19 Jahre war Debra Milke alt, als sie ihre Heimatstadt das letzte
Mal besucht hat. "Ich erinnere mich an die Mauer. Und jetzt bin ich
auf der anderen Seite. Es ist wirklich erstaunlich. Es ist
interessant, weil ich auf der anderen Seite der Mauer stehe, genauso
wie ich mich auf der anderen Seite des Gefängnis-Zauns befinde",
erklärte sie im stern TV-Interview.
Mit ihrer Zeit im Todestrakt will sich die gebürtige Berlinerin
nicht mehr beschäftigen, das überlasse sie nun ihren Anwälten. Alle
persönlichen Akten und Unterlagen zu ihrem Fall habe sie vernichtet,
so Milke. "Ich habe alles geschreddert, jede einzelne Seite. Ich habe
drei Wochen gebraucht. Ich habe jedes Blatt Papier einzeln genommen
und in den Schredder gesteckt.
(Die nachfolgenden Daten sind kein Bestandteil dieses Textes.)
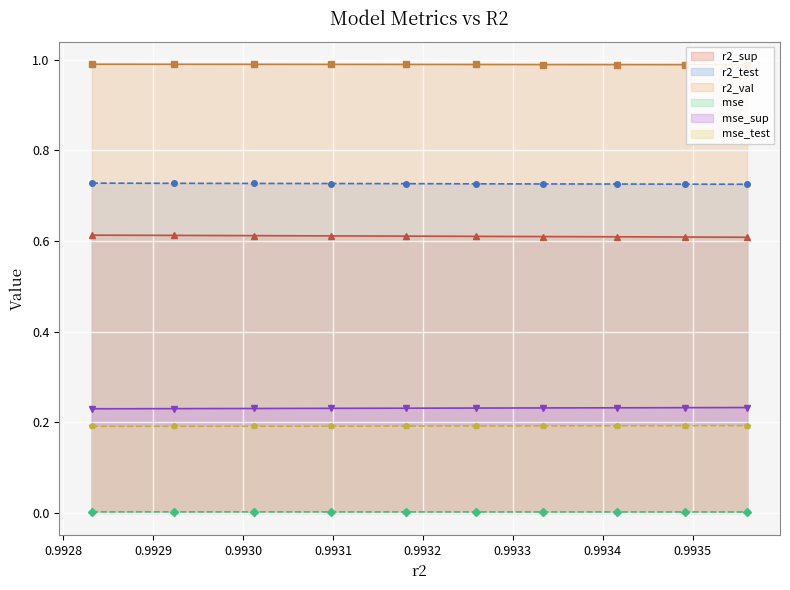

The mse series shows 0.0 at model_5_15_9. True or false?

True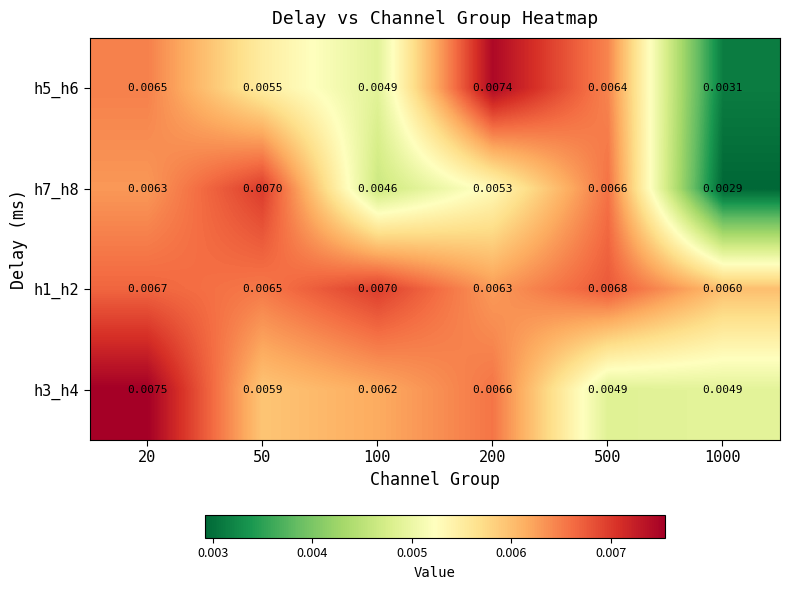

Is the value of h7_h8 at 1000 greater than the value of h3_h4 at 100?

No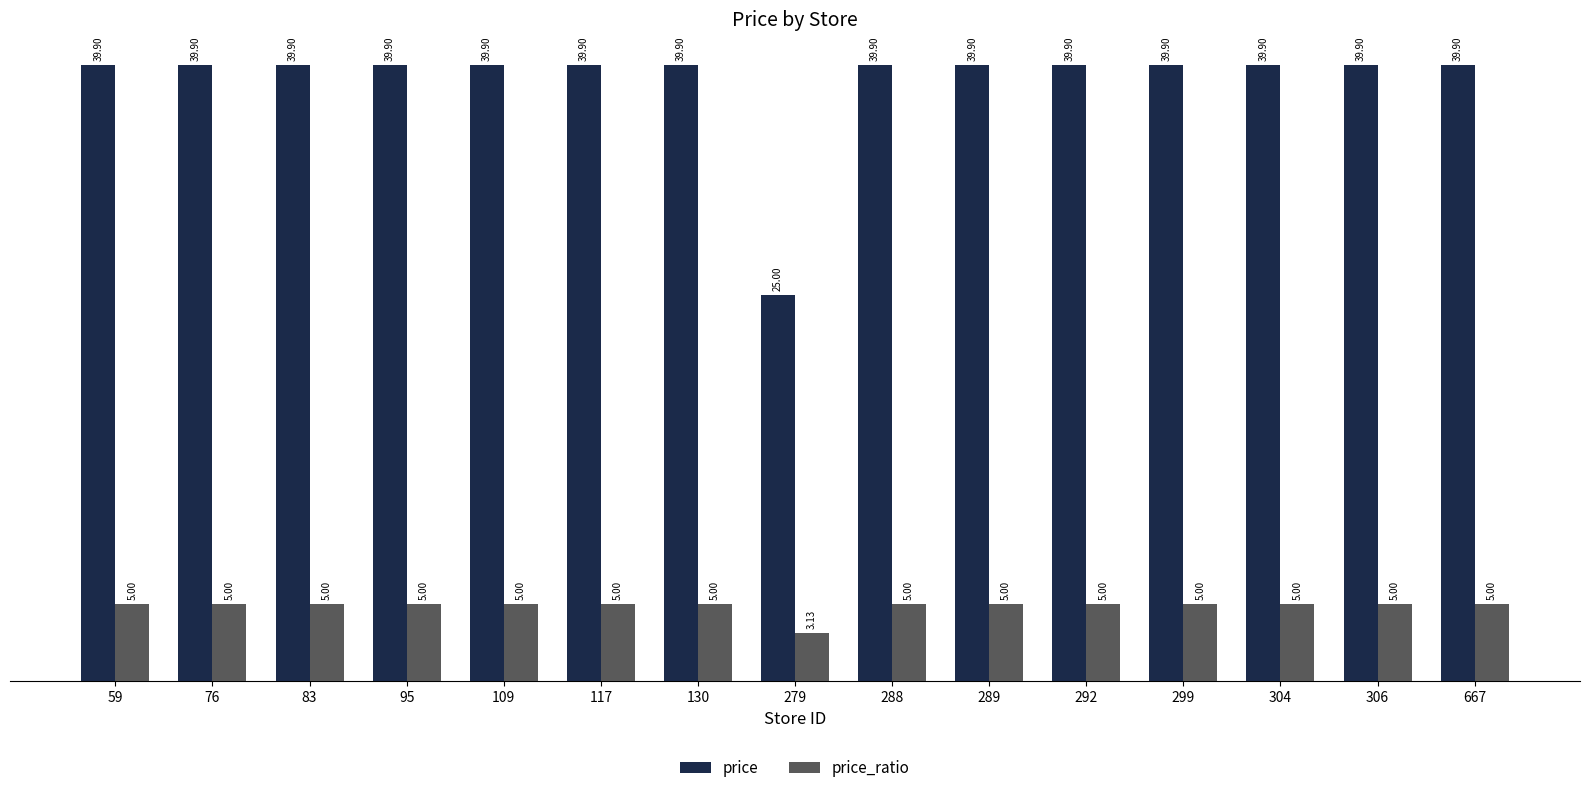

Rank the series at 304 from lowest to highest value.

price_ratio, price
Ich hatte Berge von Konfetti. Es hat
mir mit meiner Wut geholfen. Es war therapeutisch. Sich all das
anzuschauen ist wie eine blasse Erinnerung, so als hätte es in einem
anderen Leben stattgefunden."
Stattdessen schaut sie nach vorn: "Ich denke nicht an all die
gestohlenen Jahre, ich hadere nicht damit. Ich kann es nicht ändern.
Was ich tue ist, das anzunehmen, was ich jetzt habe. Es fühlt sich
an, als hätte sich der Kreis geschlossen. Ich wurde hier geboren, ich
war für eine lange Zeit weg und jetzt bin ich zurück", so die
51-Jährige während ihres Berlinbesuchs.
Trotz der Freude ihre Familie wiederzusehen, wiegt der Verlust
ihrer Mutter schwer: "Es ist schön und traurig zugleich. Schön, weil
ich mit meiner Familie zusammen bin, traurig, weil meine Mutter nicht
mehr hier ist", beschreibt Milke ihre Gefühlslage. Ihre Mutter Renate
Janka hatte mehr als zwei Jahrzehnte für die Freilassung ihrer
Tochter gekämpft. Doch Debra in Deutschland in die Arme zu schließen,
blieb ihr verwehrt. Im August 2014 erlag sie ihrer schweren
Krebserkrankung. Jetzt konnte Milke erstmals das Grab ihrer Mutter in
der Schweiz besuchen. Dort tat sie das, was sich Renate Janka immer
gewünscht hatte und zu Lebzeiten nie geschafft hat - Paragliden.
"Ich habe es für sie getan! Weil sie es nicht tun konnte", erläuterte
sie anschließend im Interview. Der Moment sei großartig gewesen, so
Milke. "Dort oben zu sein und zu gleiten, frei wie ein Vogel. Ich
liebe es."
22 Jahre saß Debra Milke im Todestrakt eines Frauengefängnisses im
US-Bundesstaat Arizona, bis das Urteil 2013 aufgehoben wurde. 1990
war sie wegen Anstiftung zum Mord zum Tode verurteilt worden. Ihr
wurde vorgeworfen, zwei Männer mit dem Mord an ihrem vierjährigen
Sohn beauftragt zu haben. Im März dieses Jahres kam sie endgültig
frei. Debra Milkes Verteidiger streben jetzt eine Zivilklage gegen
die verantwortlichen US-Behörden an.